Les véhicules autonomes suscitent un énorme engouement. Pourtant, le public ignore souvent que l'un des problèmes majeurs de cette technologie est qu'elle est essentiellement conçue pour les zones urbaines où la cartographie est maîtrisée. Que se passe-t-il lorsqu'une voiture autonome doit circuler sur une route de campagne ? C'est précisément ce problème que les chercheurs du laboratoire CSAIL du MIT, comme Teddy Ort, cherchent à résoudre.

C. J. Abate : MapLite, qu’est-ce que c’est ? Pourquoi le laboratoire CSAIL s'est-il lancé dans ce projet ?
 
Teddy Ort : Malgré les énormes progrès des technologies de voitures autonomes, il existe de nombreux endroits où il leur est impossible de circuler de manière sécurisée. Des entreprises comme Google ne testent leurs véhicules que dans les grandes villes où sont repérées les positions précises des voies de circulation, des courbes et de la signalisation. Il n'y a donc aucune garantie de pouvoir circuler en toute sécurité sur des routes sans revêtement, mal éclairées et au marquage incertain. MapLite constitue donc une première étape importante pour la conduite sans cartographie 3D car elle permet aux voitures de circuler sur des routes inconnues uniquement à l'aide d'un système GPS et de capteurs.
 
La Toyota utilisée pour les essais de MapLite (Source : MIT CSAIL)
C. J. A. : Comment le système fonctionne-t-il ? Pourquoi des capteurs LiDAR ?

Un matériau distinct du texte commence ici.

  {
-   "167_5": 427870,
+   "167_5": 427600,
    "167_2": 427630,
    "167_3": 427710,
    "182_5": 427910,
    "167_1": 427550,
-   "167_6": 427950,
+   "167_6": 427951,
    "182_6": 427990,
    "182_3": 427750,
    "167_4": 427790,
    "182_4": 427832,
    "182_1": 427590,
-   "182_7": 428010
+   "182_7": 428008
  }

T. O. : Notre système conjugue des données GPS — de manière similaire à Google Maps — avec celles issues de capteurs LiDAR (détection et estimation de la distance par laser). Ces deux éléments associés nous permettent de faire circuler de manière autonome une voiture sur des routes de campagne sans revêtement et de détecter de manière fiable l'itinéraire avec une distance d'anticipation supérieure à 30 mètres.
 
Visualisation d'une voiture identifiant les bas-côtés d’une route
(Source : MIT CSAIL)
C. J. A. : Pouvez-vous nous en dire plus sur les essais que vous avez effectués avec une Toyota Prius V 2015 à Devens, Massachusetts, aux États-Unis ? Quelles ont été les résultats ? Quels sont les principaux enseignements que vous avez tirés de cette expérimentation ?

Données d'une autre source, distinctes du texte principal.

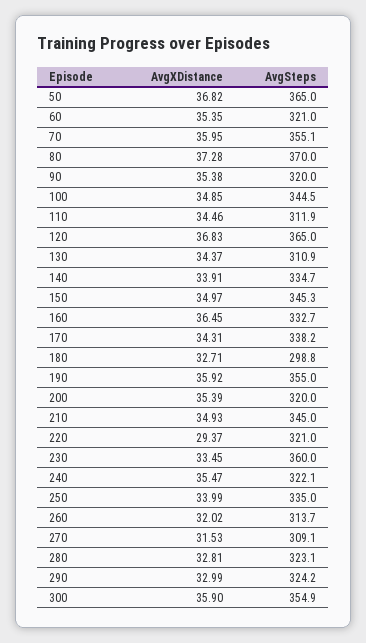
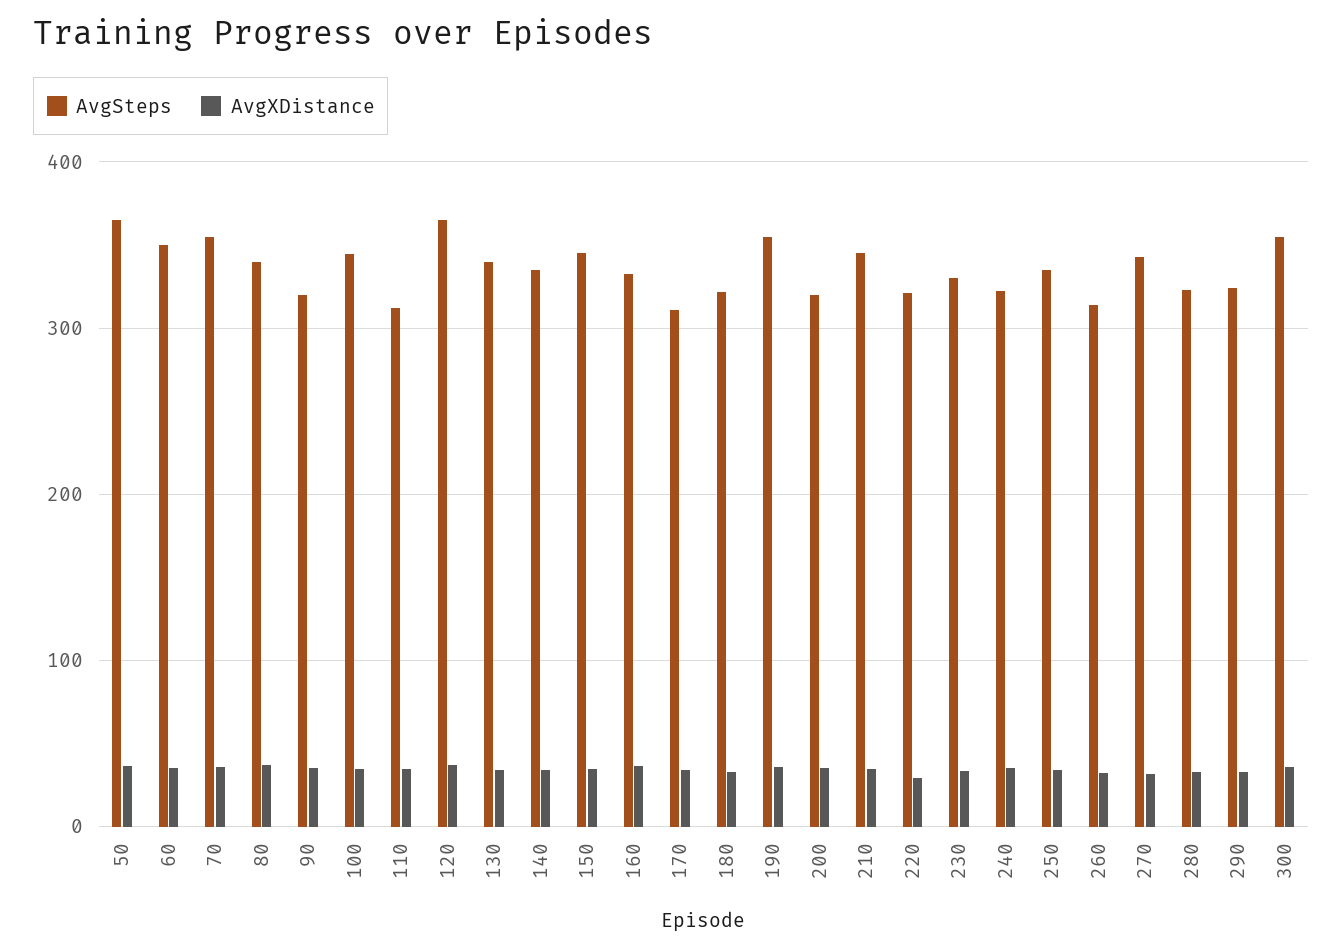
  {
    "AvgXDistance": {
      "50": 36.82,
      "60": 35.35,
      "70": 35.95,
      "80": 37.28,
      "90": 35.38,
      "100": 34.85,
      "110": 34.46,
      "120": 36.83,
      "130": 34.37,
      "140": 33.91,
      "150": 34.97,
      "160": 36.45,
      "170": 34.31,
      "180": 32.71,
      "190": 35.92,
      "200": 35.39,
      "210": 34.93,
      "220": 29.37,
      "230": 33.45,
      "240": 35.47,
      "250": 33.99,
      "260": 32.02,
      "270": 31.53,
      "280": 32.81,
      "290": 32.99,
      "300": 35.9
    },
    "AvgSteps": {
      "50": 365,
-     "60": 321,
+     "60": 350,
      "70": 355.1,
-     "80": 370,
+     "80": 340,
      "90": 320,
      "100": 344.5,
      "110": 311.9,
      "120": 365,
-     "130": 310.9,
+     "130": 340,
      "140": 334.7,
      "150": 345.3,
      "160": 332.7,
-     "170": 338.2,
+     "170": 310,
-     "180": 298.8,
+     "180": 320,
      "190": 355,
      "200": 320,
      "210": 345,
      "220": 321,
-     "230": 360,
+     "230": 330,
      "240": 322.1,
      "250": 335,
      "260": 313.7,
-     "270": 309.1,
+     "270": 340,
      "280": 323.1,
      "290": 324.2,
      "300": 354.9
    }
  }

T. O. : Comme tout le monde le fait habituellement, nous avons effectivement commencé à travailler dans cette région à l’aide de cartes. Nous avons parfois consacré de nombreuses heures à collecter des données grâce aux capteurs et à construire des cartes détaillées. Mais nous avons constaté que, lorsque nous souhaitions effectuer une session de conduite autonome quelques jours après, nous ne pouvions pas car les arbres avaient perdu leurs feuilles ou de la neige était tombée, ce qui rendait nos cartes caduques. Avec MapLite, et nous l’avons constaté tout de suite, il est beaucoup plus rapide et facile de préparer un trajet. Il suffit de se mettre en place, de démarrer le véhicule, et la voiture commence à circuler sans avoir à préparer de carte à l'avance. C'est une sensation étonnante.

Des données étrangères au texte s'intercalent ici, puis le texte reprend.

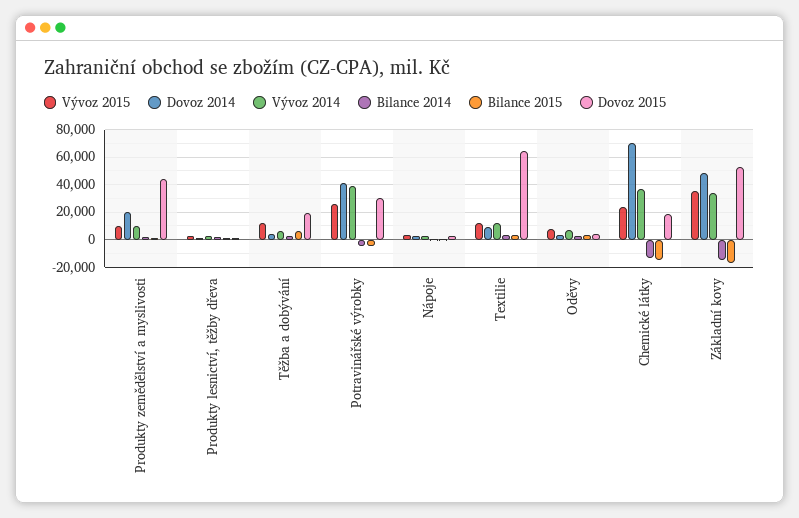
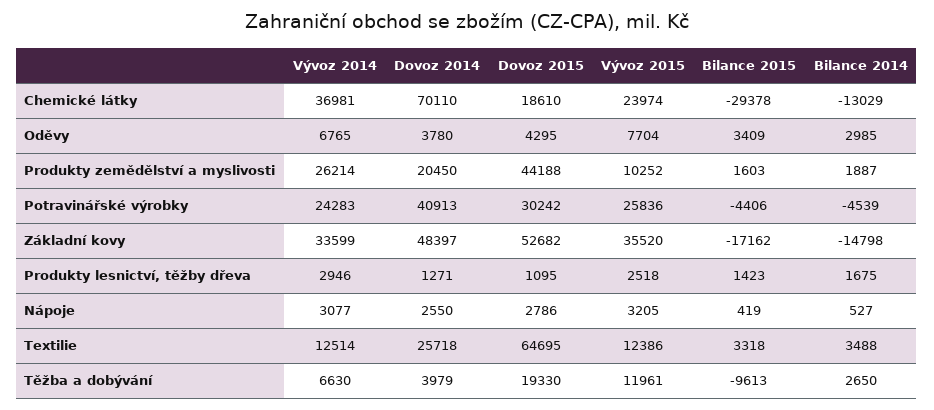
  {
    "Vývoz 2015": {
      "Produkty zemědělství a myslivosti": 10252,
      "Produkty lesnictví, těžby dřeva": 2518,
      "Těžba a dobývání": 11961,
      "Potravinářské výrobky": 25836,
      "Nápoje": 3205,
      "Textilie": 12386,
      "Oděvy": 7704,
      "Chemické látky": 23974,
      "Základní kovy": 35520
    },
    "Dovoz 2014": {
      "Produkty zemědělství a myslivosti": 20450,
      "Produkty lesnictví, těžby dřeva": 1271,
      "Těžba a dobývání": 3979,
      "Potravinářské výrobky": 40913,
      "Nápoje": 2550,
-     "Textilie": 10000,
+     "Textilie": 25718,
      "Oděvy": 3780,
      "Chemické látky": 70110,
      "Základní kovy": 48397
    },
    "Vývoz 2014": {
-     "Produkty zemědělství a myslivosti": 10000,
+     "Produkty zemědělství a myslivosti": 26214,
      "Produkty lesnictví, těžby dřeva": 2946,
      "Těžba a dobývání": 6630,
-     "Potravinářské výrobky": 40000,
+     "Potravinářské výrobky": 24283,
      "Nápoje": 3077,
      "Textilie": 12514,
      "Oděvy": 6765,
      "Chemické látky": 36981,
      "Základní kovy": 33599
    },
    "Bilance 2014": {
      "Produkty zemědělství a myslivosti": 1887,
      "Produkty lesnictví, těžby dřeva": 1675,
      "Těžba a dobývání": 2650,
      "Potravinářské výrobky": -4539,
      "Nápoje": 527,
      "Textilie": 3488,
      "Oděvy": 2985,
      "Chemické látky": -13029,
      "Základní kovy": -14798
    },
    "Bilance 2015": {
      "Produkty zemědělství a myslivosti": 1603,
      "Produkty lesnictví, těžby dřeva": 1423,
-     "Těžba a dobývání": 5000,
+     "Těžba a dobývání": -9613,
      "Potravinářské výrobky": -4406,
      "Nápoje": 419,
      "Textilie": 3318,
      "Oděvy": 3409,
-     "Chemické látky": -15000,
+     "Chemické látky": -29378,
      "Základní kovy": -17162
    },
    "Dovoz 2015": {
      "Produkty zemědělství a myslivosti": 44188,
      "Produkty lesnictví, těžby dřeva": 1095,
      "Těžba a dobývání": 19330,
      "Potravinářské výrobky": 30242,
      "Nápoje": 2786,
      "Textilie": 64695,
      "Oděvy": 4295,
      "Chemické látky": 18610,
      "Základní kovy": 52682
    }
  }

C. J. A. : Pensez-vous que la cartographie 3D et la technologie MapLite vont converger ? Il semble peu probable que les constructeurs automobiles choisissent l'une plutôt que l'autre

T. O. : Il n'y a pas, pour l'instant, de délai prévu pour le déploiement de ce type de système dans des voitures destinées au marché. Pour autant, nous travaillons étroitement sur ce sujet avec nos partenaires chercheurs chez Toyota qui sont très enthousiastes à l’idée d'incorporer ce type de technologie dans leurs futurs modèles.

C. J. A. : Pensez-vous que MapLite sera incorporée dans d'autres applications que la conduite autonome dans les zones rurales ?

T. O. : Notre objectif est de développer encore la diversité des types de routes que la technologie peut gérer et finalement disposer d'un système MapLite tout aussi fiable que ses homologues incorporant la cartographie, mais avec des domaines d’application encore plus larges.